> **WHAT IS NEEDED**: Return all entries word for word, but drop any images.

[Stored records]
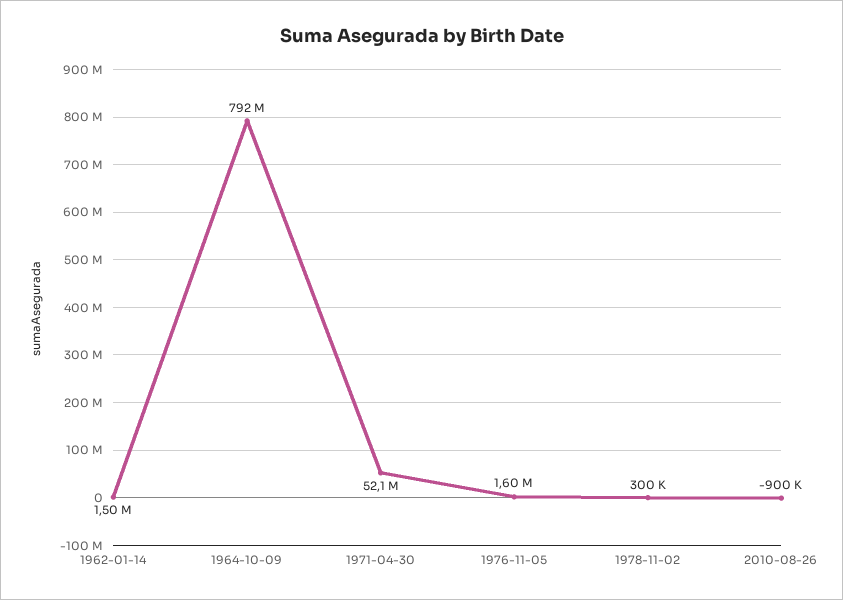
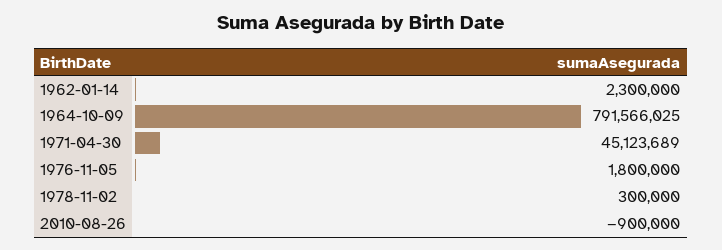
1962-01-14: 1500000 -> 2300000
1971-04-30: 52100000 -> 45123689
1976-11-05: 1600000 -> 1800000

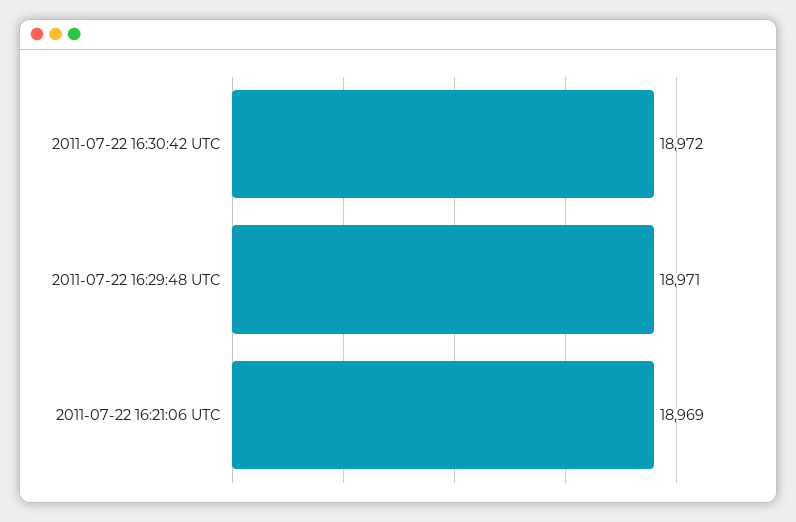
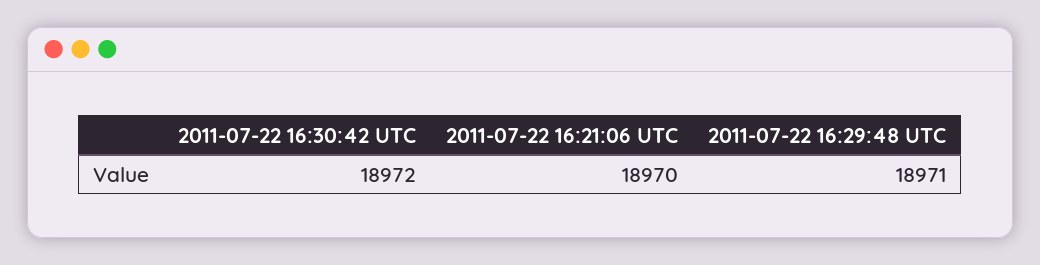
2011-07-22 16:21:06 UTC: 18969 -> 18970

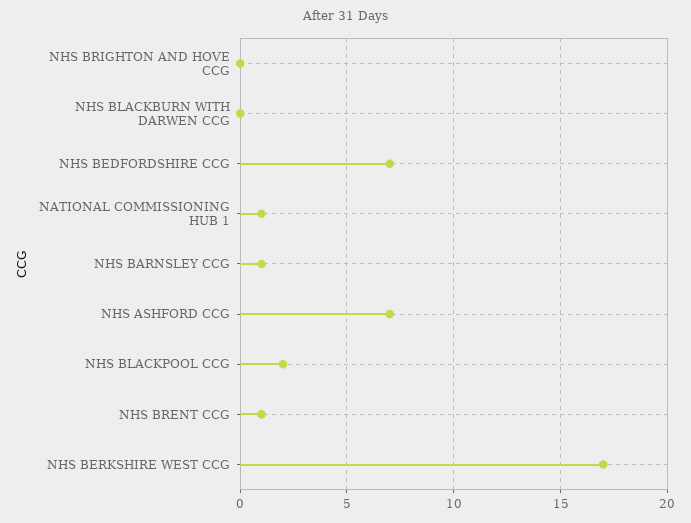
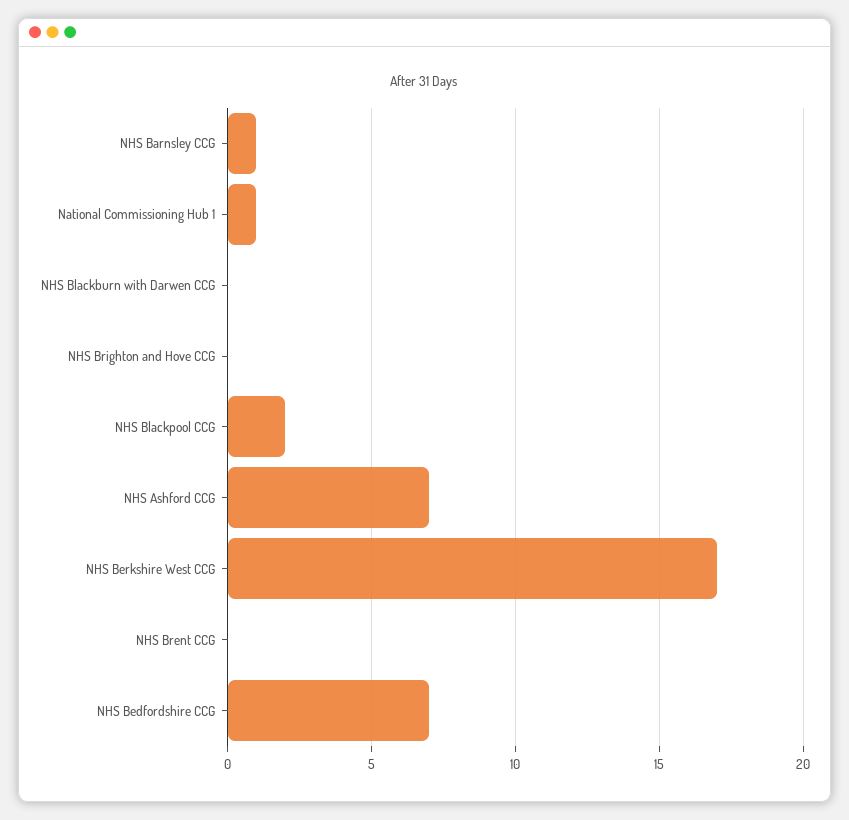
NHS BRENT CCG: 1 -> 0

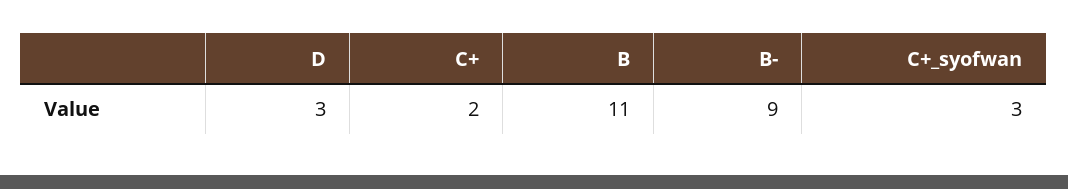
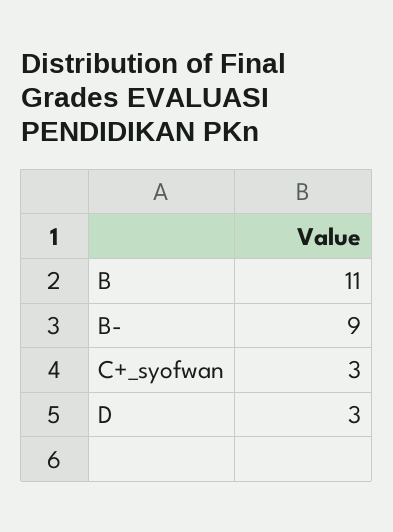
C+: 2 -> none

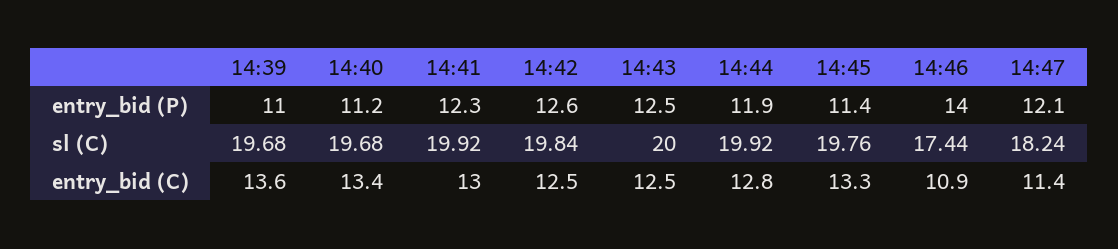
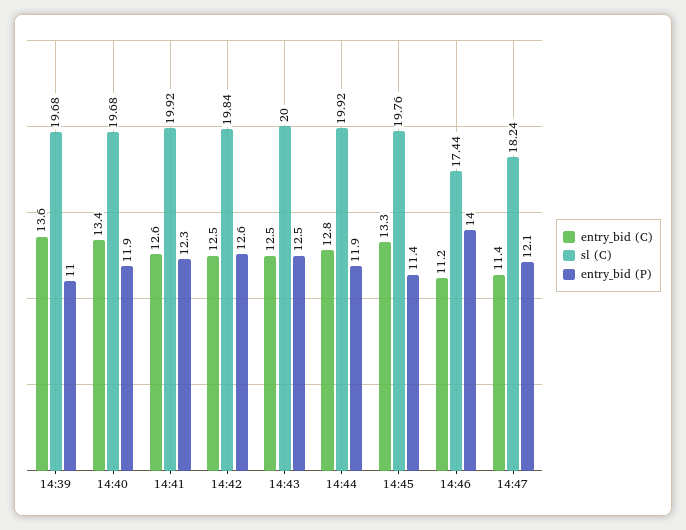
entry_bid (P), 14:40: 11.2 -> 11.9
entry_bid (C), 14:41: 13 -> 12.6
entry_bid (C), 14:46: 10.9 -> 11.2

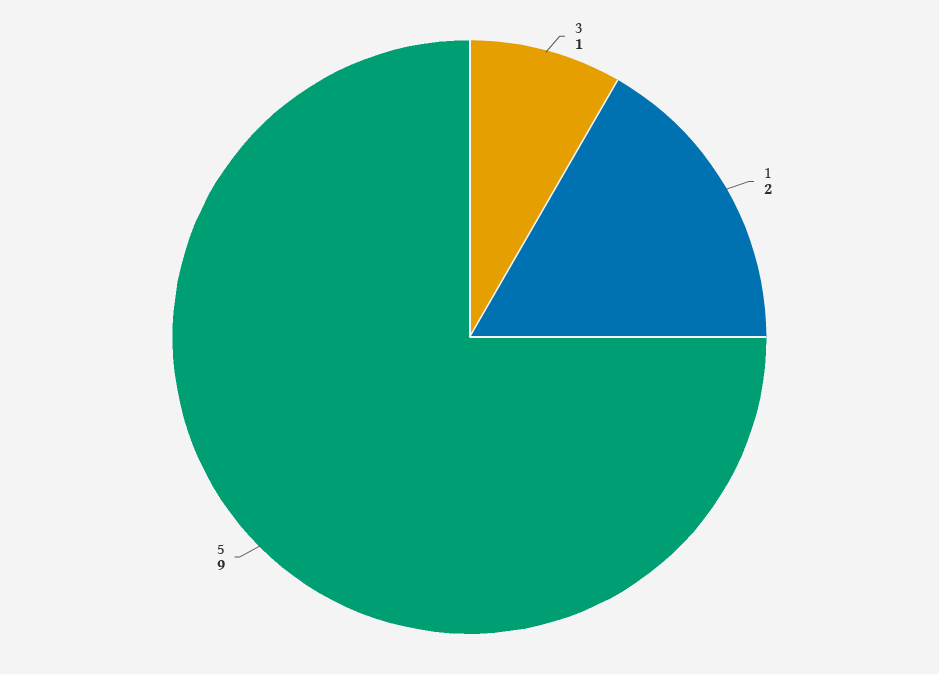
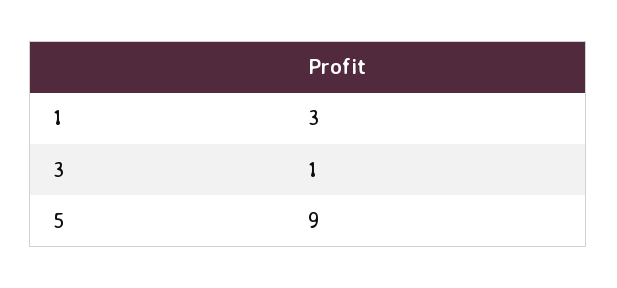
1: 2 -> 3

> **TASK OUTPUT**:
1962-01-14: 1500000 -> 2300000
1971-04-30: 52100000 -> 45123689
1976-11-05: 1600000 -> 1800000

2011-07-22 16:21:06 UTC: 18969 -> 18970

NHS BRENT CCG: 1 -> 0

C+: 2 -> none

entry_bid (P), 14:40: 11.2 -> 11.9
entry_bid (C), 14:41: 13 -> 12.6
entry_bid (C), 14:46: 10.9 -> 11.2

1: 2 -> 3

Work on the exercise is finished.